_Instructions to follow_
Copy the entries exactly, leaving out nothing.

[Opening Task inputs section]

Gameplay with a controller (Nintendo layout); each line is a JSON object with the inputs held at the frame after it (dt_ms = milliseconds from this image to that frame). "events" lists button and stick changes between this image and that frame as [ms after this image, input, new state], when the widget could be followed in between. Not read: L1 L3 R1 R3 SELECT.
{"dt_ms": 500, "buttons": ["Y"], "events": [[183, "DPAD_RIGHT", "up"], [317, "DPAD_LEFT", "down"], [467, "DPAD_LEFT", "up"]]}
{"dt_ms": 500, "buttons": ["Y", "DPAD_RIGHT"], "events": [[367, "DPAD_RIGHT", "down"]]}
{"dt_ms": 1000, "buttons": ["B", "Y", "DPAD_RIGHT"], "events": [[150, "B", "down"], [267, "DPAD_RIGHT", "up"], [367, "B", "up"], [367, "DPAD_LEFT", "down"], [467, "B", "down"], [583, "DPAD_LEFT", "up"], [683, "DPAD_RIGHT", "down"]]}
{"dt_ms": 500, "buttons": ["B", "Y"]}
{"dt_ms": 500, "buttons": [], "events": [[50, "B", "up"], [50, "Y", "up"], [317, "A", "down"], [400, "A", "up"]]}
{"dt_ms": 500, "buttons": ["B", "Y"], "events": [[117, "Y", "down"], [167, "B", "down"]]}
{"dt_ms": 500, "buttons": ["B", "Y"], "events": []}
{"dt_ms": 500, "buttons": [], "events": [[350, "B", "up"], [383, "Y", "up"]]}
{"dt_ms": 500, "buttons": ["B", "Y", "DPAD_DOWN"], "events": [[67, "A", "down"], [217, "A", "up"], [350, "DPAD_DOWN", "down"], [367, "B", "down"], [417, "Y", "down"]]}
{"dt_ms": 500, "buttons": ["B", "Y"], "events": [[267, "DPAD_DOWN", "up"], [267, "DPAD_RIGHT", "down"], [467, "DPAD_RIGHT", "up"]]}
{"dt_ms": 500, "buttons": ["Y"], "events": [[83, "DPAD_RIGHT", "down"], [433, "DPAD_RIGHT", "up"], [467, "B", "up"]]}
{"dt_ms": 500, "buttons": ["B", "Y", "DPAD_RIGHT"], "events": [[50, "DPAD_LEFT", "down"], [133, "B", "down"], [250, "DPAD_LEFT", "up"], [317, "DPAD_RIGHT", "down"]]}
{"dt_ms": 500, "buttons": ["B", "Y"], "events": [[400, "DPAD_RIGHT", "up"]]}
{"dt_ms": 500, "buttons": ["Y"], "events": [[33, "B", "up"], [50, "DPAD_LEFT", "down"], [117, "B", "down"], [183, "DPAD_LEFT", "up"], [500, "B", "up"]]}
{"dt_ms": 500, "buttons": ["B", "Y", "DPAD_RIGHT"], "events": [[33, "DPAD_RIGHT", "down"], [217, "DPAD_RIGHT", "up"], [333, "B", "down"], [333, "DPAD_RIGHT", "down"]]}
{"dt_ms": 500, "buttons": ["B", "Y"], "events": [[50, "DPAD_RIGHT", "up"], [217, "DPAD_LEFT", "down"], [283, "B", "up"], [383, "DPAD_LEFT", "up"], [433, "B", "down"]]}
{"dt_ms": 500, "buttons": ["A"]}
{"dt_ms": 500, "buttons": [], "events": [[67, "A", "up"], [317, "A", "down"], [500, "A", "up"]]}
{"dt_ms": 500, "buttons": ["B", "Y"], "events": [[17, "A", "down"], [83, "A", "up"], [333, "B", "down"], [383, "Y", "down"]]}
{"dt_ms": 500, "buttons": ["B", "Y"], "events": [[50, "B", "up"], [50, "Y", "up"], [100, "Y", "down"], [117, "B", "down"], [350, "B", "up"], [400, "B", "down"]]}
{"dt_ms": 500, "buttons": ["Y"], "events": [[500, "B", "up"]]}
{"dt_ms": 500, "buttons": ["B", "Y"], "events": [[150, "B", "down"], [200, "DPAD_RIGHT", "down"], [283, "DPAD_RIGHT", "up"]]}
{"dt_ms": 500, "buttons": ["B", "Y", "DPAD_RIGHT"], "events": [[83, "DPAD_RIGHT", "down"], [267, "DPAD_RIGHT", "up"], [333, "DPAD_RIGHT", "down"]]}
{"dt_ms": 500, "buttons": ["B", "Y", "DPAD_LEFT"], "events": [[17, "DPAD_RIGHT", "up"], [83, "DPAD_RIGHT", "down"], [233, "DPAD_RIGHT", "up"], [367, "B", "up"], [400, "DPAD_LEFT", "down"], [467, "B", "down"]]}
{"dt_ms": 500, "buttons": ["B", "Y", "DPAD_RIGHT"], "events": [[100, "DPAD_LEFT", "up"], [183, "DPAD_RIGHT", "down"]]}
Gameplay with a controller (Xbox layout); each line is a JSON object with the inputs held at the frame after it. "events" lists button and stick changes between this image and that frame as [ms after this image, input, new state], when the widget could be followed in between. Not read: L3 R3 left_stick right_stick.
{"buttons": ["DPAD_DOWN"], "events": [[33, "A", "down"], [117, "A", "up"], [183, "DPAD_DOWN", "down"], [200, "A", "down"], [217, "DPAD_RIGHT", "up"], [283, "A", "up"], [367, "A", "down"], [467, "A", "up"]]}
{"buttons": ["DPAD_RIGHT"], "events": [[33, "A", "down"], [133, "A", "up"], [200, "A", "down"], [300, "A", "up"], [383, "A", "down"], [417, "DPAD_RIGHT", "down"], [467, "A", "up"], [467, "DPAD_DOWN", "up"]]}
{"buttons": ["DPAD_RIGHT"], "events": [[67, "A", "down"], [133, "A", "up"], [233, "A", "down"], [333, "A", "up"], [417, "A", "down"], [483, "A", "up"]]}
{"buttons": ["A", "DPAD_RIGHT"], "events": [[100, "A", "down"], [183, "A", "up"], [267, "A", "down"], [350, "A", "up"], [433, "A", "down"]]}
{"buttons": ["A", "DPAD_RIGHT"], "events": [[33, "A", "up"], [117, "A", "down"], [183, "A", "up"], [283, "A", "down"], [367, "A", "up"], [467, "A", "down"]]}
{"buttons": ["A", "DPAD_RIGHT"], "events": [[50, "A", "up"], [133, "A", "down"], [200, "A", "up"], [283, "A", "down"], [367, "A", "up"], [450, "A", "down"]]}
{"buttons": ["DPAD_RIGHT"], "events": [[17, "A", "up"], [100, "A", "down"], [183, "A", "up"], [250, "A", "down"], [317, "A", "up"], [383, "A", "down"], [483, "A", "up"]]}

[Closing Task inputs section]

_Answer for this exercise_
Gameplay with a controller (Nintendo layout); each line is a JSON object with the inputs held at the frame after it (dt_ms = milliseconds from this image to that frame). "events" lists button and stick changes between this image and that frame as [ms after this image, input, new state], when the widget could be followed in between. Not read: L1 L3 R1 R3 SELECT.
{"dt_ms": 500, "buttons": ["Y"], "events": [[183, "DPAD_RIGHT", "up"], [317, "DPAD_LEFT", "down"], [467, "DPAD_LEFT", "up"]]}
{"dt_ms": 500, "buttons": ["Y", "DPAD_RIGHT"], "events": [[367, "DPAD_RIGHT", "down"]]}
{"dt_ms": 1000, "buttons": ["B", "Y", "DPAD_RIGHT"], "events": [[150, "B", "down"], [267, "DPAD_RIGHT", "up"], [367, "B", "up"], [367, "DPAD_LEFT", "down"], [467, "B", "down"], [583, "DPAD_LEFT", "up"], [683, "DPAD_RIGHT", "down"]]}
{"dt_ms": 500, "buttons": ["B", "Y"]}
{"dt_ms": 500, "buttons": [], "events": [[50, "B", "up"], [50, "Y", "up"], [317, "A", "down"], [400, "A", "up"]]}
{"dt_ms": 500, "buttons": ["B", "Y"], "events": [[117, "Y", "down"], [167, "B", "down"]]}
{"dt_ms": 500, "buttons": ["B", "Y"], "events": []}
{"dt_ms": 500, "buttons": [], "events": [[350, "B", "up"], [383, "Y", "up"]]}
{"dt_ms": 500, "buttons": ["B", "Y", "DPAD_DOWN"], "events": [[67, "A", "down"], [217, "A", "up"], [350, "DPAD_DOWN", "down"], [367, "B", "down"], [417, "Y", "down"]]}
{"dt_ms": 500, "buttons": ["B", "Y"], "events": [[267, "DPAD_DOWN", "up"], [267, "DPAD_RIGHT", "down"], [467, "DPAD_RIGHT", "up"]]}
{"dt_ms": 500, "buttons": ["Y"], "events": [[83, "DPAD_RIGHT", "down"], [433, "DPAD_RIGHT", "up"], [467, "B", "up"]]}
{"dt_ms": 500, "buttons": ["B", "Y", "DPAD_RIGHT"], "events": [[50, "DPAD_LEFT", "down"], [133, "B", "down"], [250, "DPAD_LEFT", "up"], [317, "DPAD_RIGHT", "down"]]}
{"dt_ms": 500, "buttons": ["B", "Y"], "events": [[400, "DPAD_RIGHT", "up"]]}
{"dt_ms": 500, "buttons": ["Y"], "events": [[33, "B", "up"], [50, "DPAD_LEFT", "down"], [117, "B", "down"], [183, "DPAD_LEFT", "up"], [500, "B", "up"]]}
{"dt_ms": 500, "buttons": ["B", "Y", "DPAD_RIGHT"], "events": [[33, "DPAD_RIGHT", "down"], [217, "DPAD_RIGHT", "up"], [333, "B", "down"], [333, "DPAD_RIGHT", "down"]]}
{"dt_ms": 500, "buttons": ["B", "Y"], "events": [[50, "DPAD_RIGHT", "up"], [217, "DPAD_LEFT", "down"], [283, "B", "up"], [383, "DPAD_LEFT", "up"], [433, "B", "down"]]}
{"dt_ms": 500, "buttons": ["A"]}
{"dt_ms": 500, "buttons": [], "events": [[67, "A", "up"], [317, "A", "down"], [500, "A", "up"]]}
{"dt_ms": 500, "buttons": ["B", "Y"], "events": [[17, "A", "down"], [83, "A", "up"], [333, "B", "down"], [383, "Y", "down"]]}
{"dt_ms": 500, "buttons": ["B", "Y"], "events": [[50, "B", "up"], [50, "Y", "up"], [100, "Y", "down"], [117, "B", "down"], [350, "B", "up"], [400, "B", "down"]]}
{"dt_ms": 500, "buttons": ["Y"], "events": [[500, "B", "up"]]}
{"dt_ms": 500, "buttons": ["B", "Y"], "events": [[150, "B", "down"], [200, "DPAD_RIGHT", "down"], [283, "DPAD_RIGHT", "up"]]}
{"dt_ms": 500, "buttons": ["B", "Y", "DPAD_RIGHT"], "events": [[83, "DPAD_RIGHT", "down"], [267, "DPAD_RIGHT", "up"], [333, "DPAD_RIGHT", "down"]]}
{"dt_ms": 500, "buttons": ["B", "Y", "DPAD_LEFT"], "events": [[17, "DPAD_RIGHT", "up"], [83, "DPAD_RIGHT", "down"], [233, "DPAD_RIGHT", "up"], [367, "B", "up"], [400, "DPAD_LEFT", "down"], [467, "B", "down"]]}
{"dt_ms": 500, "buttons": ["B", "Y", "DPAD_RIGHT"], "events": [[100, "DPAD_LEFT", "up"], [183, "DPAD_RIGHT", "down"]]}
Gameplay with a controller (Xbox layout); each line is a JSON object with the inputs held at the frame after it. "events" lists button and stick changes between this image and that frame as [ms after this image, input, new state], when the widget could be followed in between. Not read: L3 R3 left_stick right_stick.
{"buttons": ["DPAD_DOWN"], "events": [[33, "A", "down"], [117, "A", "up"], [183, "DPAD_DOWN", "down"], [200, "A", "down"], [217, "DPAD_RIGHT", "up"], [283, "A", "up"], [367, "A", "down"], [467, "A", "up"]]}
{"buttons": ["DPAD_RIGHT"], "events": [[33, "A", "down"], [133, "A", "up"], [200, "A", "down"], [300, "A", "up"], [383, "A", "down"], [417, "DPAD_RIGHT", "down"], [467, "A", "up"], [467, "DPAD_DOWN", "up"]]}
{"buttons": ["DPAD_RIGHT"], "events": [[67, "A", "down"], [133, "A", "up"], [233, "A", "down"], [333, "A", "up"], [417, "A", "down"], [483, "A", "up"]]}
{"buttons": ["A", "DPAD_RIGHT"], "events": [[100, "A", "down"], [183, "A", "up"], [267, "A", "down"], [350, "A", "up"], [433, "A", "down"]]}
{"buttons": ["A", "DPAD_RIGHT"], "events": [[33, "A", "up"], [117, "A", "down"], [183, "A", "up"], [283, "A", "down"], [367, "A", "up"], [467, "A", "down"]]}
{"buttons": ["A", "DPAD_RIGHT"], "events": [[50, "A", "up"], [133, "A", "down"], [200, "A", "up"], [283, "A", "down"], [367, "A", "up"], [450, "A", "down"]]}
{"buttons": ["DPAD_RIGHT"], "events": [[17, "A", "up"], [100, "A", "down"], [183, "A", "up"], [250, "A", "down"], [317, "A", "up"], [383, "A", "down"], [483, "A", "up"]]}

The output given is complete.